-- START OF Provided material --
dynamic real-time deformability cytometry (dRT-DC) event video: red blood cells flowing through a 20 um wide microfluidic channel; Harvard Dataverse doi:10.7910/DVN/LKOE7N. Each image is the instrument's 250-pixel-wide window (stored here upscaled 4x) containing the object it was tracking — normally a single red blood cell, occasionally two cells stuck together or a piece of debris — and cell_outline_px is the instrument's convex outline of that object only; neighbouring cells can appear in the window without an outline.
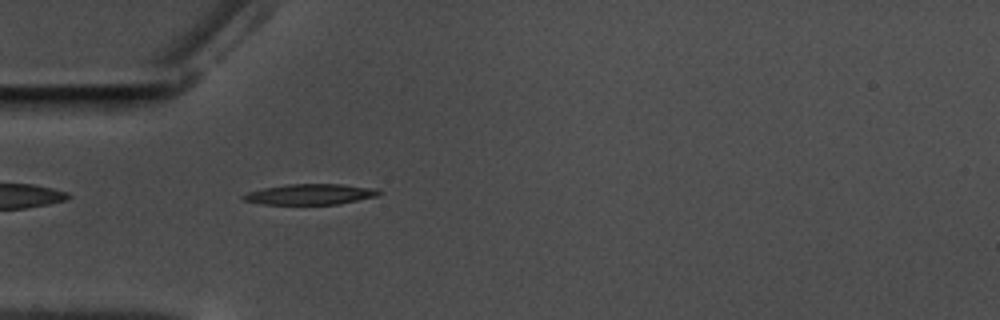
{"species": "common noctule bat (a hibernating species)", "species_latin": "Nyctalus noctula", "temperature_condition": "warm", "stored_images_in_passage": 43, "camera_frame_rate_fps": 3000, "um_per_image_px": 0.085, "animal": {"sex": "male", "body_mass_g": 17.5, "forearm_length_mm": 52.3}, "frame": {"image": 1, "passage_image": 3, "time_ms": 0.667, "image_size_px": [1000, 320], "cell_outline_px": [[380, 192], [376, 196], [336, 204], [264, 204], [244, 200], [240, 196], [248, 192], [264, 188], [288, 184], [344, 184], [376, 188]], "centroid_in_image_um": [26.35, 16.5], "position_along_channel_um": 58.6, "area_um2": 16.07}}
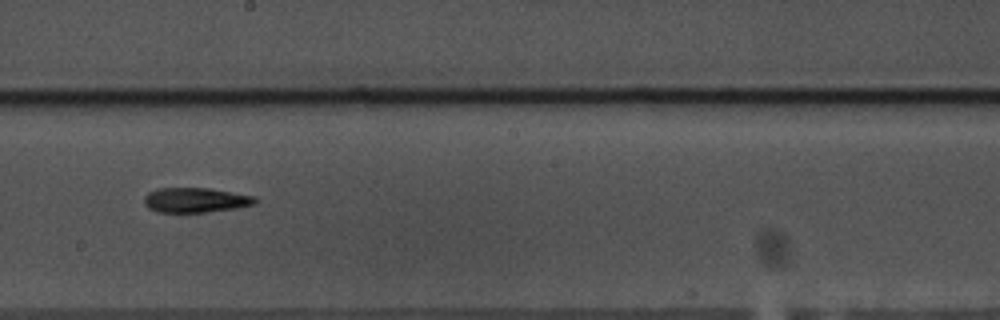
{"frame": {"image": 2, "passage_image": 18, "time_ms": 5.667, "image_size_px": [1000, 320], "cell_outline_px": [[256, 204], [236, 208], [204, 212], [156, 212], [148, 208], [144, 204], [144, 196], [148, 192], [156, 188], [208, 188], [256, 196]], "centroid_in_image_um": [16.59, 17.0], "position_along_channel_um": 231.6, "area_um2": 16.13}}
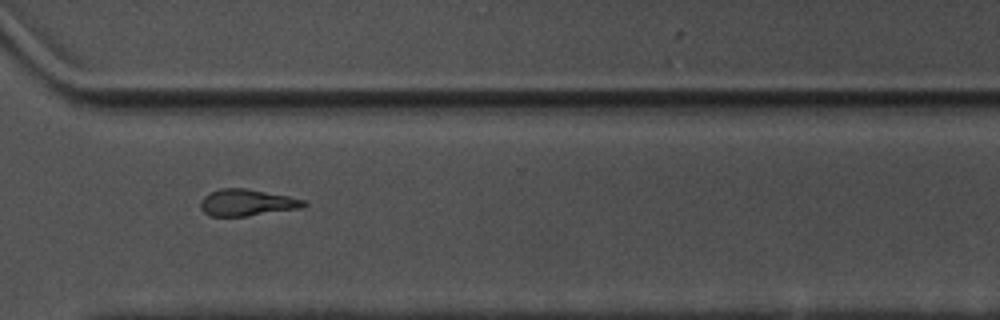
{"frame": {"image": 3, "passage_image": 28, "time_ms": 9.0, "image_size_px": [1000, 320], "cell_outline_px": [[308, 204], [300, 208], [248, 216], [212, 216], [204, 212], [200, 208], [200, 200], [204, 196], [220, 188], [244, 188], [288, 196], [304, 200]], "centroid_in_image_um": [20.97, 17.22], "position_along_channel_um": 349.6, "area_um2": 15.9}, "authors_computed_cell_mechanics": {"area_um2": 16.2418, "velocity_mm_per_s": 3.5372, "shape_relaxation_time_tau1_ms": 8.8205, "shape_relaxation_time_tau2_ms": null, "deformation_change_tau1": 0.2126, "deformation_change_tau2": null}}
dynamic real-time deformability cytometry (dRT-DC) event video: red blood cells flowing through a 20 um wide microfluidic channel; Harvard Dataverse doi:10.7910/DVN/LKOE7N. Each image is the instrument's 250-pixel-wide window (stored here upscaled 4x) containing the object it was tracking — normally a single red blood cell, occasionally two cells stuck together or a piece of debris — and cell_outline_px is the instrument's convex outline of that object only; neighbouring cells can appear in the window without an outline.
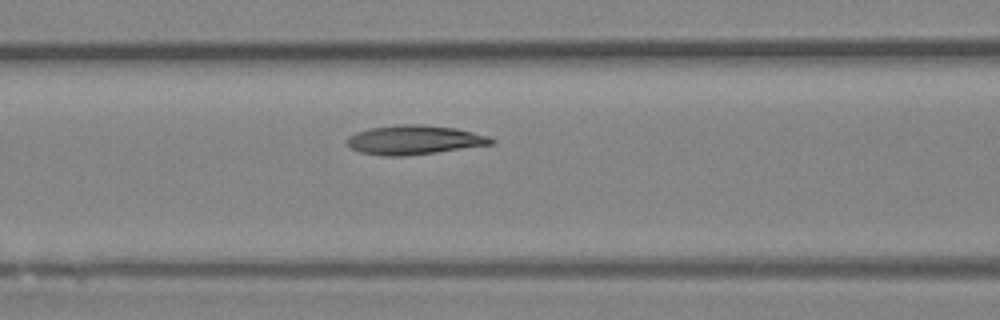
{"species": "Egyptian fruit bat (a non-hibernating species)", "species_latin": "Rousettus aegyptiacus", "temperature_condition": "room temperature", "stored_images_in_passage": 6, "camera_frame_rate_fps": 3000, "um_per_image_px": 0.085, "animal": {"sex": "female"}, "frame": {"image": 1, "passage_image": 6, "time_ms": 1.667, "image_size_px": [1000, 320], "cell_outline_px": [[496, 140], [492, 144], [436, 152], [404, 156], [384, 156], [360, 152], [352, 148], [344, 140], [348, 136], [356, 132], [372, 128], [400, 124], [424, 124], [456, 128], [488, 136]], "centroid_in_image_um": [35.19, 11.89], "position_along_channel_um": 131.4, "area_um2": 24.45}}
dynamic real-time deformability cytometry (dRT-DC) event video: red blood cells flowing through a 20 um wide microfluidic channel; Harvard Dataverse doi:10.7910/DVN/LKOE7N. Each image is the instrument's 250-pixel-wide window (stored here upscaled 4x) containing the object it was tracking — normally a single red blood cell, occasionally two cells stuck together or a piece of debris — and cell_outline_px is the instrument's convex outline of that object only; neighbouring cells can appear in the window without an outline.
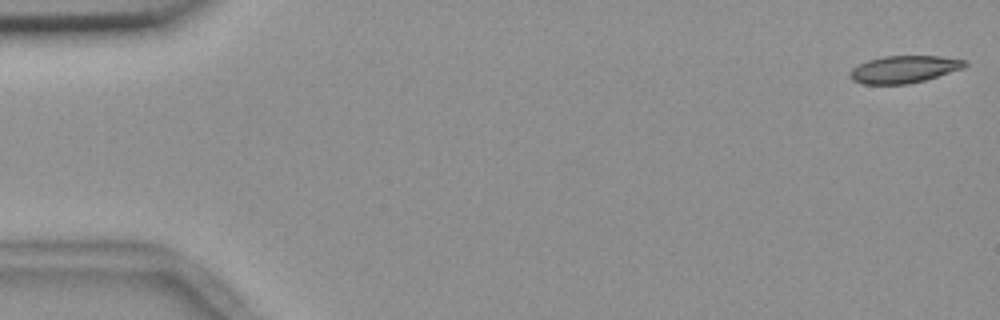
{"species": "common noctule bat (a hibernating species)", "species_latin": "Nyctalus noctula", "temperature_condition": "room temperature", "stored_images_in_passage": 53, "camera_frame_rate_fps": 3000, "um_per_image_px": 0.085, "animal": {"sex": "female", "body_mass_g": 18.4}, "frame": {"image": 1, "passage_image": 1, "time_ms": 0.0, "image_size_px": [1000, 320], "cell_outline_px": [[968, 64], [964, 68], [924, 80], [908, 84], [864, 84], [852, 80], [848, 76], [848, 72], [852, 68], [868, 60], [884, 56], [940, 56], [968, 60]], "centroid_in_image_um": [76.84, 5.88], "position_along_channel_um": 8.2, "area_um2": 18.32}}
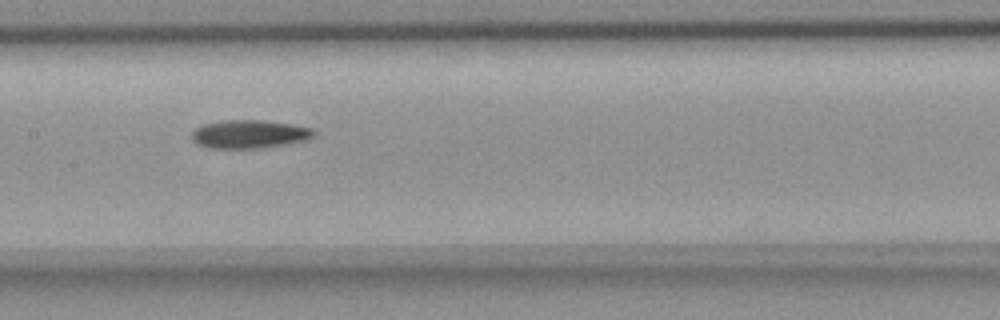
-- END OF Provided material --
» **Short exercise**
Transcribe the listing above verbatim. Omit the pictures.

» **Problem solution**
dynamic real-time deformability cytometry (dRT-DC) event video: red blood cells flowing through a 20 um wide microfluidic channel; Harvard Dataverse doi:10.7910/DVN/LKOE7N. Each image is the instrument's 250-pixel-wide window (stored here upscaled 4x) containing the object it was tracking — normally a single red blood cell, occasionally two cells stuck together or a piece of debris — and cell_outline_px is the instrument's convex outline of that object only; neighbouring cells can appear in the window without an outline.
{"species": "common noctule bat (a hibernating species)", "species_latin": "Nyctalus noctula", "temperature_condition": "warm", "stored_images_in_passage": 43, "camera_frame_rate_fps": 3000, "um_per_image_px": 0.085, "animal": {"sex": "male", "body_mass_g": 17.5, "forearm_length_mm": 52.3}, "frame": {"image": 1, "passage_image": 3, "time_ms": 0.667, "image_size_px": [1000, 320], "cell_outline_px": [[380, 192], [376, 196], [336, 204], [264, 204], [244, 200], [240, 196], [248, 192], [264, 188], [288, 184], [344, 184], [376, 188]], "centroid_in_image_um": [26.35, 16.5], "position_along_channel_um": 58.6, "area_um2": 16.07}}
{"frame": {"image": 2, "passage_image": 18, "time_ms": 5.667, "image_size_px": [1000, 320], "cell_outline_px": [[256, 204], [236, 208], [204, 212], [156, 212], [148, 208], [144, 204], [144, 196], [148, 192], [156, 188], [208, 188], [256, 196]], "centroid_in_image_um": [16.59, 17.0], "position_along_channel_um": 231.6, "area_um2": 16.13}}
{"frame": {"image": 3, "passage_image": 28, "time_ms": 9.0, "image_size_px": [1000, 320], "cell_outline_px": [[308, 204], [300, 208], [248, 216], [212, 216], [204, 212], [200, 208], [200, 200], [204, 196], [220, 188], [244, 188], [288, 196], [304, 200]], "centroid_in_image_um": [20.97, 17.22], "position_along_channel_um": 349.6, "area_um2": 15.9}, "authors_computed_cell_mechanics": {"area_um2": 16.2418, "velocity_mm_per_s": 3.5372, "shape_relaxation_time_tau1_ms": 8.8205, "shape_relaxation_time_tau2_ms": null, "deformation_change_tau1": 0.2126, "deformation_change_tau2": null}}
dynamic real-time deformability cytometry (dRT-DC) event video: red blood cells flowing through a 20 um wide microfluidic channel; Harvard Dataverse doi:10.7910/DVN/LKOE7N. Each image is the instrument's 250-pixel-wide window (stored here upscaled 4x) containing the object it was tracking — normally a single red blood cell, occasionally two cells stuck together or a piece of debris — and cell_outline_px is the instrument's convex outline of that object only; neighbouring cells can appear in the window without an outline.
{"species": "Egyptian fruit bat (a non-hibernating species)", "species_latin": "Rousettus aegyptiacus", "temperature_condition": "room temperature", "stored_images_in_passage": 6, "camera_frame_rate_fps": 3000, "um_per_image_px": 0.085, "animal": {"sex": "female"}, "frame": {"image": 1, "passage_image": 6, "time_ms": 1.667, "image_size_px": [1000, 320], "cell_outline_px": [[496, 140], [492, 144], [436, 152], [404, 156], [384, 156], [360, 152], [352, 148], [344, 140], [348, 136], [356, 132], [372, 128], [400, 124], [424, 124], [456, 128], [488, 136]], "centroid_in_image_um": [35.19, 11.89], "position_along_channel_um": 131.4, "area_um2": 24.45}}
dynamic real-time deformability cytometry (dRT-DC) event video: red blood cells flowing through a 20 um wide microfluidic channel; Harvard Dataverse doi:10.7910/DVN/LKOE7N. Each image is the instrument's 250-pixel-wide window (stored here upscaled 4x) containing the object it was tracking — normally a single red blood cell, occasionally two cells stuck together or a piece of debris — and cell_outline_px is the instrument's convex outline of that object only; neighbouring cells can appear in the window without an outline.
{"species": "common noctule bat (a hibernating species)", "species_latin": "Nyctalus noctula", "temperature_condition": "room temperature", "stored_images_in_passage": 53, "camera_frame_rate_fps": 3000, "um_per_image_px": 0.085, "animal": {"sex": "female", "body_mass_g": 18.4}, "frame": {"image": 1, "passage_image": 1, "time_ms": 0.0, "image_size_px": [1000, 320], "cell_outline_px": [[968, 64], [964, 68], [924, 80], [908, 84], [864, 84], [852, 80], [848, 76], [848, 72], [852, 68], [868, 60], [884, 56], [940, 56], [968, 60]], "centroid_in_image_um": [76.84, 5.88], "position_along_channel_um": 8.2, "area_um2": 18.32}}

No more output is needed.